§ **Tarefas**:
1. No texto sobre preconceito linguístico, qual influência foi mais profunda que a indígena no português popular, segundo Melo (1981)?
2. Reproduza o trecho do texto sobre preconceito linguístico entre "Como a educação" e "inclusive o linguístico.", inclusive, trocando "privilégio" por "prerrogativa".
3. Reescreva de forma mais concisa o parágrafo do texto sobre preconceito linguístico iniciado por "A maioria dos brasileiros", preservando seus fatos principais.

§ **Texto para leitura**:
:::

De acordo com Melo (1981), a influência africana no português popular foi mais profunda do que a indígena. Contudo, conforme Rodrigues (2010, p. 134), ela, a influência africana, foi ignorada, como tudo que se refere ao negro, como todos os estudos “do conjunto das línguas africanas introduzidas no país, com a origem dos vícios do nosso falar, a determinação da influência por ela exercida como fator de corrupção sobre o português da antiga metrópole”.

Com o tempo, ocorreu a instalação de um sistema educacional oficial, em que o ensino da norma culta passou a ser identificada como língua portuguesa ou português, e “o uso que não está consagrado nessa ‘norma culta’(o uso que não está abonado nas gramáticas normativas e nos dicionários) simplesmente ‘não existe’ ou ‘não é português’”, de acordo com Bagno (2002).

A linguagem popular, então, ficou limitada às classes bem humildes das áreas urbanas e dos interiores, onde o acesso à educação era negado, contribuindo assim para o analfabetismo muito grande. Bagno (2002) aponta que esse modo de conferir legitimidade à norma culta condena todas as outras manifestações linguísticas ao rótulo de “erro”.

Como a educação ainda é privilégio de poucos, muitos vivem à margem do uso da norma culta; consequentemente, os usuários da linguagem popular que dominam regras da modalidade oral – ou seja, linguagem não padrão – são vítimas de vários preconceitos, inclusive o linguístico.

Linguagem popular: preconceito linguístico

A maioria dos brasileiros é de negros e pobres que não têm acesso à educação e a outros serviços e a condições humanas. Bagno (1999, p. 16) afirma que “da mesma forma como existem milhões de brasileiros sem terra, sem escola, sem trabalho, sem saúde, também existem milhões de brasileiros sem língua”.

Ainda para o autor, eles, os milhões de ‘sem-língua’, falam o português, no entanto numa variedade não padrão, desprestigiada, ridicularizada pelos falantes ou simpatizantes do português culto, mas que atende às necessidades comunicativas da comunidade em que estão inseridos, sofrendo transformações para adequação de novas necessidades, e possibilita uma relação interpessoal. Afinal, a variação linguística, como a cultura, é resultado de um processo histórico e social.

:::

§ **Dados armazenados**:
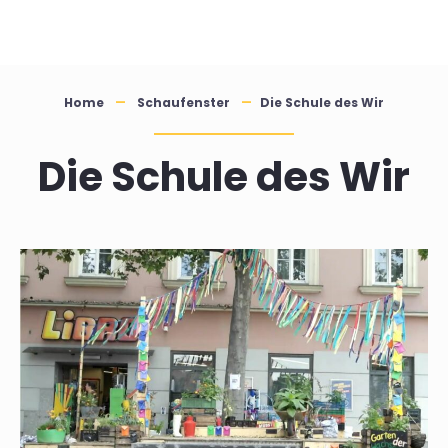
Skip
to
content
Home
Schaufenster
Die Schule des Wir
Die Schule des Wir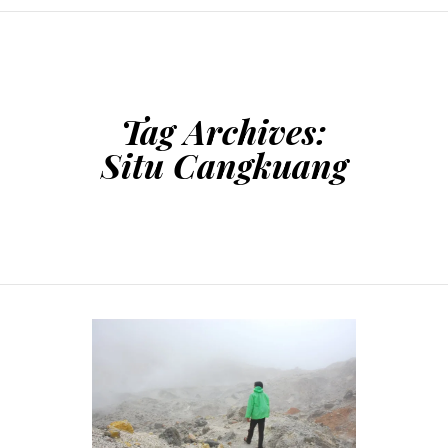
SKIP TO CONTENT
Tag Archives:
Situ Cangkuang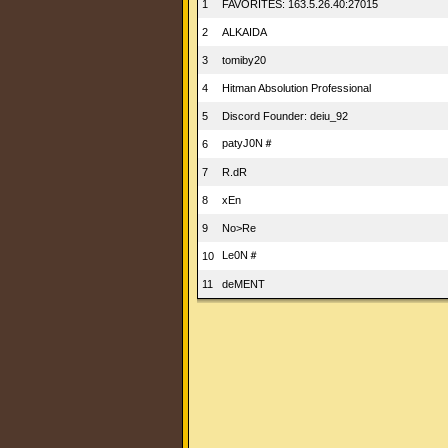
1
FAVORITES: 163.5.26.40:27015
2
ALKAIDA
3
tomiby20
4
Hitman Absolution Professional
5
Discord Founder: deiu_92
patyJ0N＃
6
7
R.dR
8
xEn
9
No>Re
Le0N＃
10
11
deMENT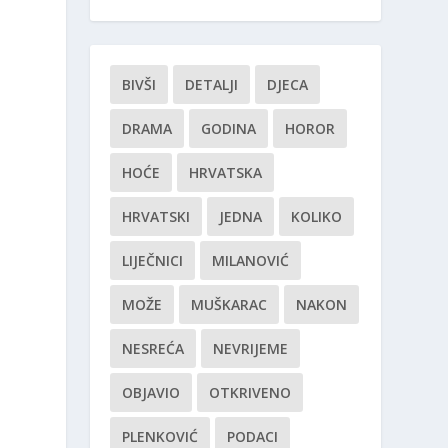
BIVŠI
DETALJI
DJECA
DRAMA
GODINA
HOROR
HOĆE
HRVATSKA
HRVATSKI
JEDNA
KOLIKO
LIJEČNICI
MILANOVIĆ
MOŽE
MUŠKARAC
NAKON
NESREĆA
NEVRIJEME
OBJAVIO
OTKRIVENO
PLENKOVIĆ
PODACI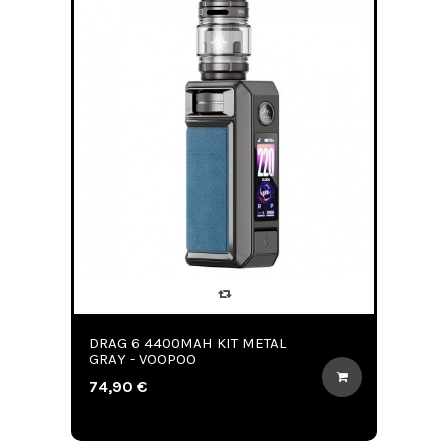
DRAG 6 4400MAH KIT METAL
GRAY - VOOPOO
74,90 €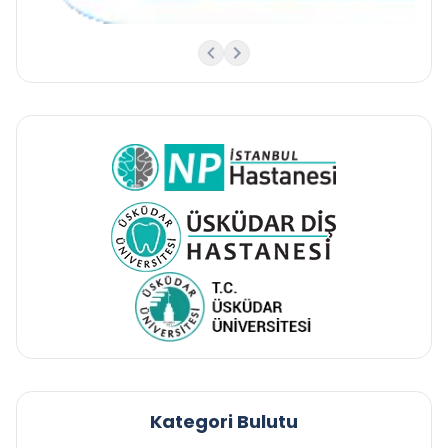
Kategori Bulutu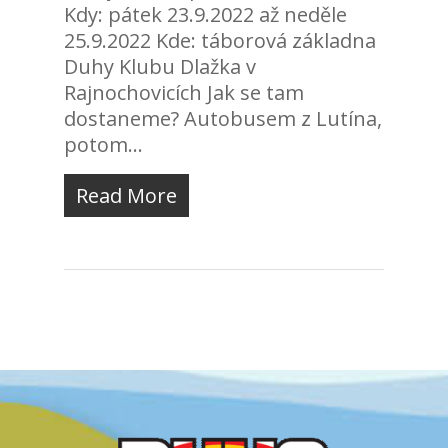
Kdy: pátek 23.9.2022 až neděle
25.9.2022 Kde: táborová základna
Duhy Klubu Dlažka v
Rajnochovicích Jak se tam
dostaneme? Autobusem z Lutína,
potom...
Read More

:::

§ **Respostas**:
1. A influência africana.

2.
Como a educação ainda é prerrogativa de poucos, muitos vivem à margem do uso da norma culta; consequentemente, os usuários da linguagem popular que dominam regras da modalidade oral – ou seja, linguagem não padrão – são vítimas de vários preconceitos, inclusive o linguístico.

3. A maioria dos brasileiros é de negros e pobres sem acesso à educação, a outros serviços e a condições humanas. Para Bagno (1999, p. 16), assim como há milhões de brasileiros sem terra, escola, trabalho e saúde, há também milhões de brasileiros sem língua.